Using version 7.9. And having the following settings:
"email_filter": {
"type": "pattern_capture",
"preserve_original": "true",
"patterns": [
"([^@]+)",
"(\\p{L}+)",
"(\\d+)",
"@(.+)"
]
}
},
"analyzer": {
"email_analyzer": {
"filter": [
"email_filter",
"lowercase"
],
"tokenizer": "uax_url_email"
}
}
When doing an _analyze query:
{
"analyzer": "email_analyzer",
"text" : "myemail@gmail"
}
I get the following tokens:
{
"tokens": [
{
"token": "myemail",
"start_offset": 0,
"end_offset": 7,
"type": "<ALPHANUM>",
"position": 0
},
{
"token": "gmail",
"start_offset": 8,
"end_offset": 13,
"type": "<ALPHANUM>",
"position": 1
}
]
}
Observe that it is not being recognised as EMAIL, it is showing ALPHANUM and I don't get the original token "myemail@gmail"

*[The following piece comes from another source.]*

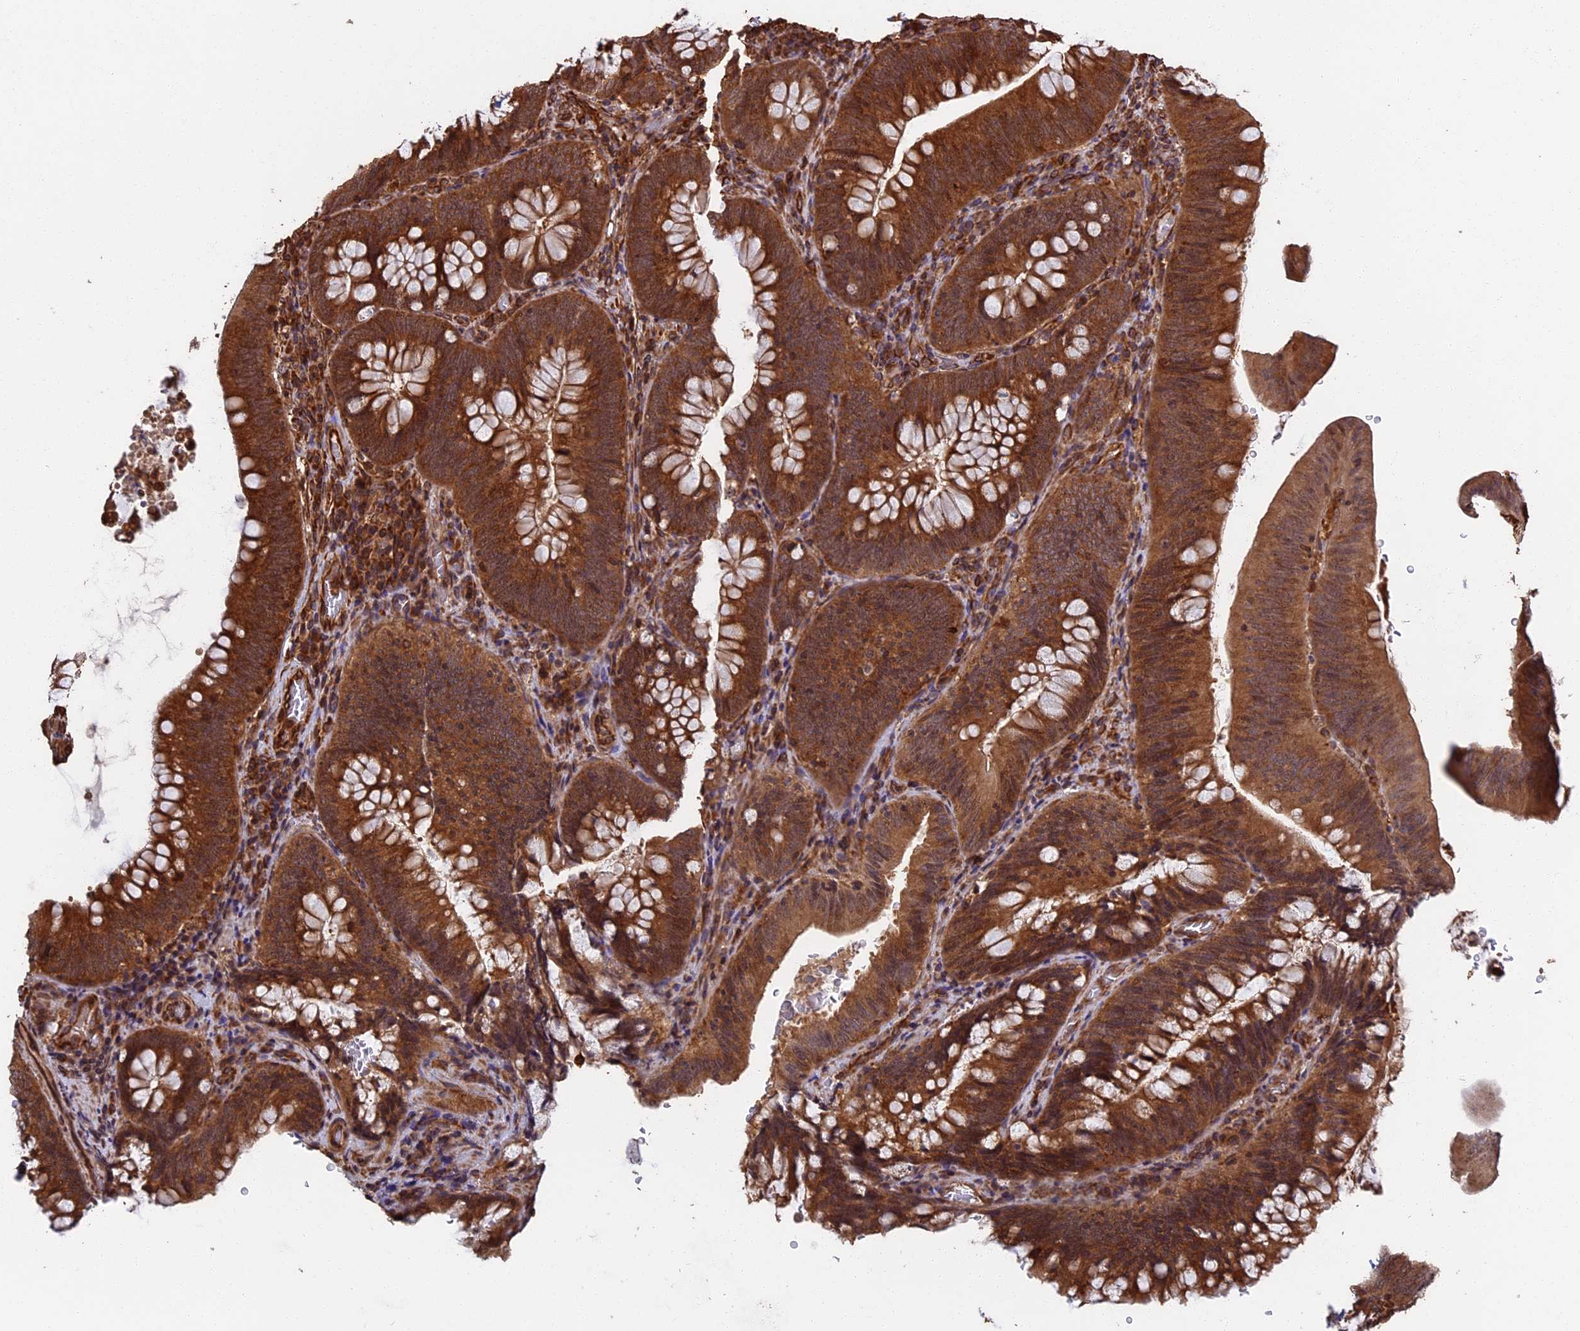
{"staining": {"intensity": "strong", "quantity": ">75%", "location": "cytoplasmic/membranous"}, "tissue": "colorectal cancer", "cell_type": "Tumor cells", "image_type": "cancer", "snomed": [{"axis": "morphology", "description": "Normal tissue, NOS"}, {"axis": "topography", "description": "Colon"}], "caption": "Immunohistochemical staining of colorectal cancer displays strong cytoplasmic/membranous protein expression in about >75% of tumor cells. (DAB (3,3'-diaminobenzidine) IHC with brightfield microscopy, high magnification).", "gene": "CCDC124", "patient": {"sex": "female", "age": 82}}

But when doing an _analyze query on an email with a dot on the domain:
{
"analyzer": "email_analyzer",
"text" : "myemail@gmail.com"
}
I get the expected response, being recognised as an EMAIL and "myemail@gmail.com" as the original token as well.
But why an email without a dot on the domain, which is valid, is not being recognised as EMAIL by the uax_url_email tokenizer?